> Task item:
Transcribe the listing verbatim. Do not carry over any pictures.

> Dataset excerpts:
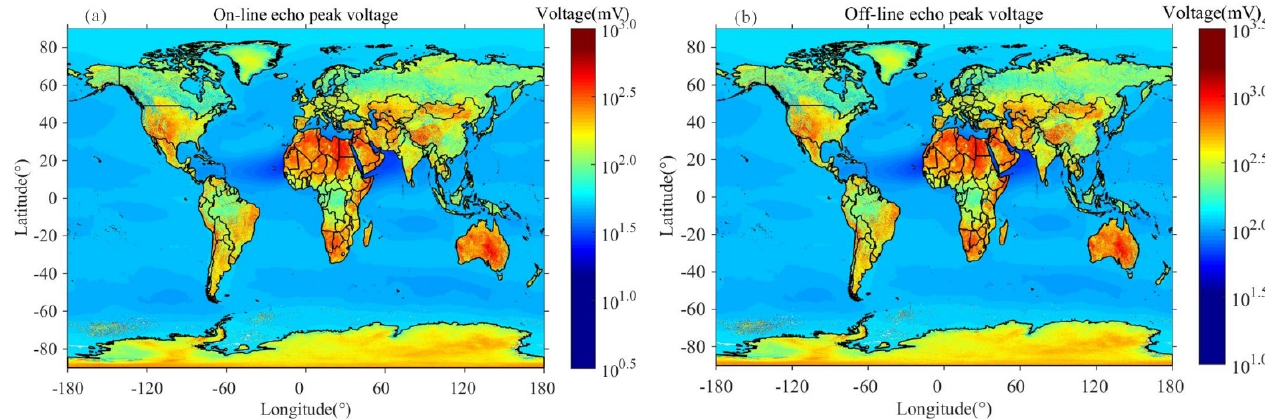
Figure 16. ( a ) Global online echo peak voltage distribution. ( b ) Global offline echo peak voltage distribution.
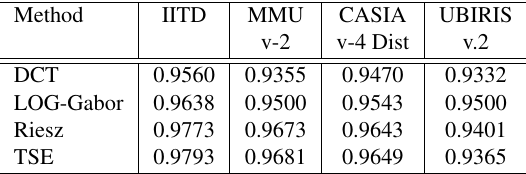
Table 2. RI obtained by using Riesz filter with two different distance measures HD and WMHD, on all the databases.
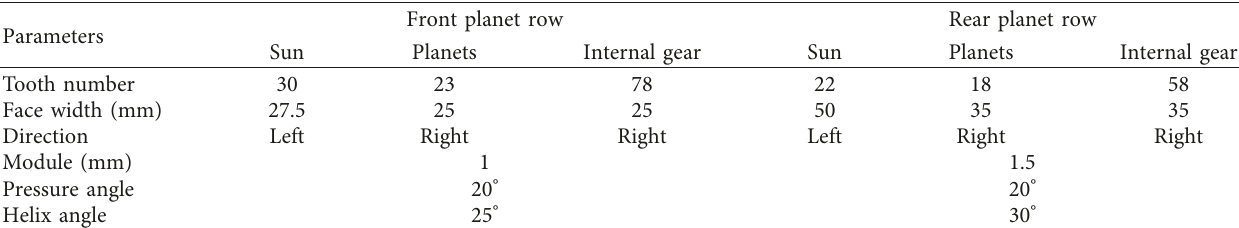
Figure 1: Assembly model of the power coupling Table 1: Gear parameters of the front and rear planet rows.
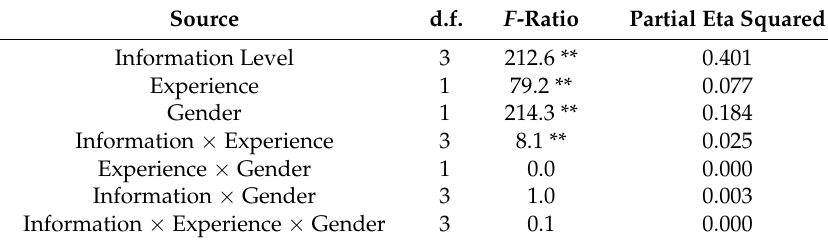
Table 9. Analysis of variance results for lane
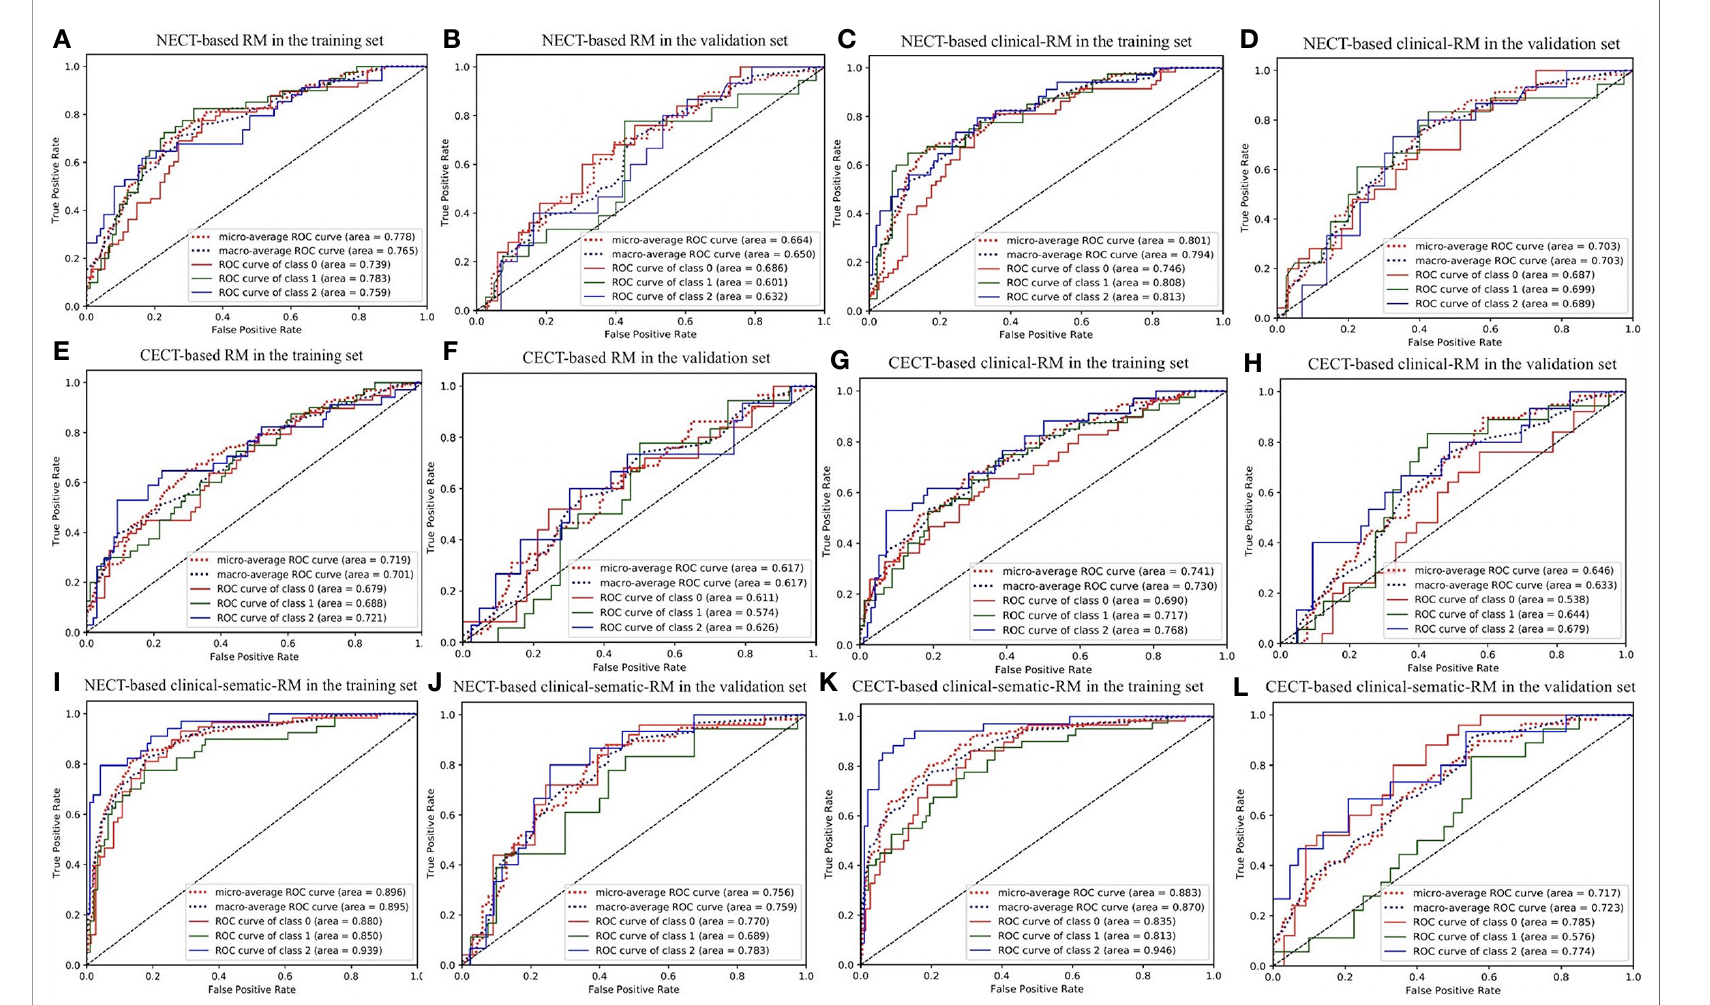
FIGURE 3 | The ROC curve of three-class models. (A, B) NECT-based RM in the training and validation sets; (C, D) NECT-based clinical-RM in the training and validation sets; (E, F) CECT-based RM in the training and validation sets; (G, H) CECT-based clinical-RM in the training and validation sets; (I, J) NECT-based clinical-sematic-RM in the training and validation sets; (K, L) CECT-based clinical-sematic-RM in the training and validation sets. Class 0, low-risk thymoma; class 1, high-risk thymoma; class 2, thymic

> Output for this exercise:
Figure 16. ( a ) Global online echo peak voltage distribution. ( b ) Global offline echo peak voltage distribution.
Table 2. RI obtained by using Riesz filter with two different distance measures HD and WMHD, on all the databases.
Figure 1: Assembly model of the power coupling Table 1: Gear parameters of the front and rear planet rows.
Table 9. Analysis of variance results for lane
FIGURE 3 | The ROC curve of three-class models. (A, B) NECT-based RM in the training and validation sets; (C, D) NECT-based clinical-RM in the training and validation sets; (E, F) CECT-based RM in the training and validation sets; (G, H) CECT-based clinical-RM in the training and validation sets; (I, J) NECT-based clinical-sematic-RM in the training and validation sets; (K, L) CECT-based clinical-sematic-RM in the training and validation sets. Class 0, low-risk thymoma; class 1, high-risk thymoma; class 2, thymic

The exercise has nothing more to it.